• [WHAT YOU SHOULD DO]
Rewrite the text read from each of the records below, changing every "READ MORE" to "LEARN MORE" and keeping everything else the same, and leave out the pictures.

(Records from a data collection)
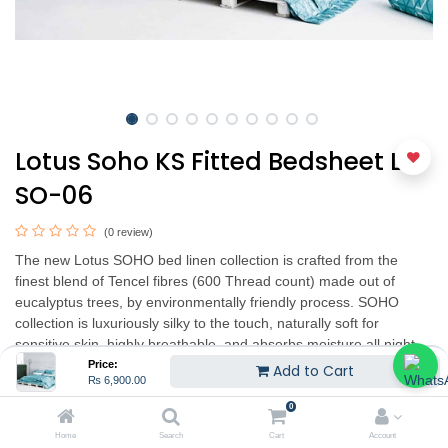
Lotus Soho KS Fitted Bedsheet LT-
SO-06
(0 review)
The new Lotus SOHO bed linen collection is crafted from the
finest blend of Tencel fibres (600 Thread count) made out of
eucalyptus trees, by environmentally friendly process. SOHO
collection is luxuriously silky to the touch, naturally soft for
sensitive skin, highly breathable, and absorbs moisture all night
long to help you sleep pleasantly dry and cool.
Price:
Add to Cart
₨
6,900.00
The contemporary designs are exquisitely printed into SOHO
0
collection retaining the vibrant colors to shine vividly even after
Home
Search
Cart
Account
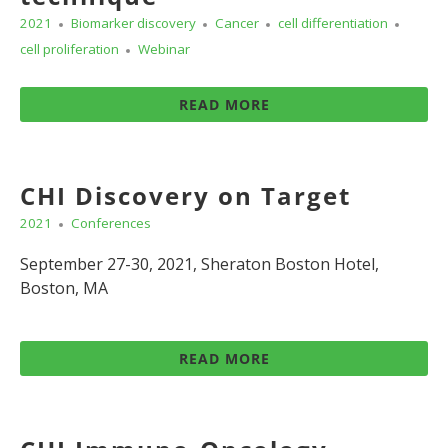
2021
Biomarker discovery
Cancer
cell differentiation
cell proliferation
Webinar
READ MORE
CHI Discovery on Target
2021
Conferences
September 27-30, 2021, Sheraton Boston Hotel,
Boston, MA
READ MORE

• [RESPONSE]
Lotus Soho KS Fitted Bedsheet LT-
SO-06
(0 review)
The new Lotus SOHO bed linen collection is crafted from the
finest blend of Tencel fibres (600 Thread count) made out of
eucalyptus trees, by environmentally friendly process. SOHO
collection is luxuriously silky to the touch, naturally soft for
sensitive skin, highly breathable, and absorbs moisture all night
long to help you sleep pleasantly dry and cool.
Price:
Add to Cart
₨
6,900.00
The contemporary designs are exquisitely printed into SOHO
0
collection retaining the vibrant colors to shine vividly even after
Home
Search
Cart
Account
2021
Biomarker discovery
Cancer
cell differentiation
cell proliferation
Webinar
LEARN MORE
CHI Discovery on Target
2021
Conferences
September 27-30, 2021, Sheraton Boston Hotel,
Boston, MA
LEARN MORE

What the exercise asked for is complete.